Dataset rows:
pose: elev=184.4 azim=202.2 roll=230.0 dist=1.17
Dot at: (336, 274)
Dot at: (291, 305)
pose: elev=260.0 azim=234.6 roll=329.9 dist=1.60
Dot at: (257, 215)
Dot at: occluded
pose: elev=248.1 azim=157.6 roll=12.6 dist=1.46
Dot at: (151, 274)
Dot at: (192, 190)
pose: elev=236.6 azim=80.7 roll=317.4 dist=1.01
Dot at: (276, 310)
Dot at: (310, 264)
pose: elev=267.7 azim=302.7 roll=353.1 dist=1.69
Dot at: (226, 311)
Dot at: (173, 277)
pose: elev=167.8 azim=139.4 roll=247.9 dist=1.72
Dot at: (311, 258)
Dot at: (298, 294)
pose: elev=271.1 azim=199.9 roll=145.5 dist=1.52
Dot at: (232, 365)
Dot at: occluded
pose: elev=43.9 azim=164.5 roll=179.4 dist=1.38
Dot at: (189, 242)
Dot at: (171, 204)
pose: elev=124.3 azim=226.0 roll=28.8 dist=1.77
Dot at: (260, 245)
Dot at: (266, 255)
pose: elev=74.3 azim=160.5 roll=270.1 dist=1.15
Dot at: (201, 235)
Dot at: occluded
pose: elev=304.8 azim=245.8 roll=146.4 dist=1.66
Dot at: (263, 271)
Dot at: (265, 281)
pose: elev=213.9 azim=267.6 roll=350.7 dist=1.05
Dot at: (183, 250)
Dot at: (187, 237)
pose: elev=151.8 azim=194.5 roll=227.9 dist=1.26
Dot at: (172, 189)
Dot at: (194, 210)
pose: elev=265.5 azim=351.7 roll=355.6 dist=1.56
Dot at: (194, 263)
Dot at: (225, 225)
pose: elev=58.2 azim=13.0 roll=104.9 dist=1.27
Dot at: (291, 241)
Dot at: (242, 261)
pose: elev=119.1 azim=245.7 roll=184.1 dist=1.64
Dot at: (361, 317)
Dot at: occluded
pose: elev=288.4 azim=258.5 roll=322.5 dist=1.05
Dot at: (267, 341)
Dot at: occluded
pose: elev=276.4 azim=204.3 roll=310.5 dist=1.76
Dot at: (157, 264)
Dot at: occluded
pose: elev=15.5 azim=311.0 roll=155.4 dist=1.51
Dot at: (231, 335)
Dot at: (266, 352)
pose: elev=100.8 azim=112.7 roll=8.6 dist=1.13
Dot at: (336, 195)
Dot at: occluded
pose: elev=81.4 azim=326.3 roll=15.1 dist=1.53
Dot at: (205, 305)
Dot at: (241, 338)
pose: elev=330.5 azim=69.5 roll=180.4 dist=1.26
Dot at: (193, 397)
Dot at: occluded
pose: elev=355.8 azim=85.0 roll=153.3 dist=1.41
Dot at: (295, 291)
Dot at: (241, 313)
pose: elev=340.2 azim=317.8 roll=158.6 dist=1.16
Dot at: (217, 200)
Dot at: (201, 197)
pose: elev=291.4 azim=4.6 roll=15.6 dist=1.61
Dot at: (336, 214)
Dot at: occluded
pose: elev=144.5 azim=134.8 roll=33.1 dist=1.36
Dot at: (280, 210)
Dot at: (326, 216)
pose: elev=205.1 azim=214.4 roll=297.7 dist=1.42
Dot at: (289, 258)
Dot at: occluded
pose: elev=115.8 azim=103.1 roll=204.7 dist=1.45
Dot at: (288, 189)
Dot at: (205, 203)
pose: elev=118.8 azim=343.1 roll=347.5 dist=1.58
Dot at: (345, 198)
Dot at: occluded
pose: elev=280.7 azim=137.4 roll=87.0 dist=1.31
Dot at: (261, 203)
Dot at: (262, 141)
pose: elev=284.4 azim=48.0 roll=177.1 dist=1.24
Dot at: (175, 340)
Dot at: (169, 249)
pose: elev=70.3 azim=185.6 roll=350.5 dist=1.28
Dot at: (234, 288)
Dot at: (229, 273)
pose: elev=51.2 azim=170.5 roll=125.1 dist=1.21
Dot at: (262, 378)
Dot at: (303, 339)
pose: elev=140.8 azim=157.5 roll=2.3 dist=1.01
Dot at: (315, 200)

[GOAL OF THE EXERCISE]
Output every row above as a numbered list, leaving out any blank lines.

[COMPLETED EXERCISE]
1. pose: elev=184.4 azim=202.2 roll=230.0 dist=1.17
2. Dot at: (336, 274)
3. Dot at: (291, 305)
4. pose: elev=260.0 azim=234.6 roll=329.9 dist=1.60
5. Dot at: (257, 215)
6. Dot at: occluded
7. pose: elev=248.1 azim=157.6 roll=12.6 dist=1.46
8. Dot at: (151, 274)
9. Dot at: (192, 190)
10. pose: elev=236.6 azim=80.7 roll=317.4 dist=1.01
11. Dot at: (276, 310)
12. Dot at: (310, 264)
13. pose: elev=267.7 azim=302.7 roll=353.1 dist=1.69
14. Dot at: (226, 311)
15. Dot at: (173, 277)
16. pose: elev=167.8 azim=139.4 roll=247.9 dist=1.72
17. Dot at: (311, 258)
18. Dot at: (298, 294)
19. pose: elev=271.1 azim=199.9 roll=145.5 dist=1.52
20. Dot at: (232, 365)
21. Dot at: occluded
22. pose: elev=43.9 azim=164.5 roll=179.4 dist=1.38
23. Dot at: (189, 242)
24. Dot at: (171, 204)
25. pose: elev=124.3 azim=226.0 roll=28.8 dist=1.77
26. Dot at: (260, 245)
27. Dot at: (266, 255)
28. pose: elev=74.3 azim=160.5 roll=270.1 dist=1.15
29. Dot at: (201, 235)
30. Dot at: occluded
31. pose: elev=304.8 azim=245.8 roll=146.4 dist=1.66
32. Dot at: (263, 271)
33. Dot at: (265, 281)
34. pose: elev=213.9 azim=267.6 roll=350.7 dist=1.05
35. Dot at: (183, 250)
36. Dot at: (187, 237)
37. pose: elev=151.8 azim=194.5 roll=227.9 dist=1.26
38. Dot at: (172, 189)
39. Dot at: (194, 210)
40. pose: elev=265.5 azim=351.7 roll=355.6 dist=1.56
41. Dot at: (194, 263)
42. Dot at: (225, 225)
43. pose: elev=58.2 azim=13.0 roll=104.9 dist=1.27
44. Dot at: (291, 241)
45. Dot at: (242, 261)
46. pose: elev=119.1 azim=245.7 roll=184.1 dist=1.64
47. Dot at: (361, 317)
48. Dot at: occluded
49. pose: elev=288.4 azim=258.5 roll=322.5 dist=1.05
50. Dot at: (267, 341)
51. Dot at: occluded
52. pose: elev=276.4 azim=204.3 roll=310.5 dist=1.76
53. Dot at: (157, 264)
54. Dot at: occluded
55. pose: elev=15.5 azim=311.0 roll=155.4 dist=1.51
56. Dot at: (231, 335)
57. Dot at: (266, 352)
58. pose: elev=100.8 azim=112.7 roll=8.6 dist=1.13
59. Dot at: (336, 195)
60. Dot at: occluded
61. pose: elev=81.4 azim=326.3 roll=15.1 dist=1.53
62. Dot at: (205, 305)
63. Dot at: (241, 338)
64. pose: elev=330.5 azim=69.5 roll=180.4 dist=1.26
65. Dot at: (193, 397)
66. Dot at: occluded
67. pose: elev=355.8 azim=85.0 roll=153.3 dist=1.41
68. Dot at: (295, 291)
69. Dot at: (241, 313)
70. pose: elev=340.2 azim=317.8 roll=158.6 dist=1.16
71. Dot at: (217, 200)
72. Dot at: (201, 197)
73. pose: elev=291.4 azim=4.6 roll=15.6 dist=1.61
74. Dot at: (336, 214)
75. Dot at: occluded
76. pose: elev=144.5 azim=134.8 roll=33.1 dist=1.36
77. Dot at: (280, 210)
78. Dot at: (326, 216)
79. pose: elev=205.1 azim=214.4 roll=297.7 dist=1.42
80. Dot at: (289, 258)
81. Dot at: occluded
82. pose: elev=115.8 azim=103.1 roll=204.7 dist=1.45
83. Dot at: (288, 189)
84. Dot at: (205, 203)
85. pose: elev=118.8 azim=343.1 roll=347.5 dist=1.58
86. Dot at: (345, 198)
87. Dot at: occluded
88. pose: elev=280.7 azim=137.4 roll=87.0 dist=1.31
89. Dot at: (261, 203)
90. Dot at: (262, 141)
91. pose: elev=284.4 azim=48.0 roll=177.1 dist=1.24
92. Dot at: (175, 340)
93. Dot at: (169, 249)
94. pose: elev=70.3 azim=185.6 roll=350.5 dist=1.28
95. Dot at: (234, 288)
96. Dot at: (229, 273)
97. pose: elev=51.2 azim=170.5 roll=125.1 dist=1.21
98. Dot at: (262, 378)
99. Dot at: (303, 339)
100. pose: elev=140.8 azim=157.5 roll=2.3 dist=1.01
101. Dot at: (315, 200)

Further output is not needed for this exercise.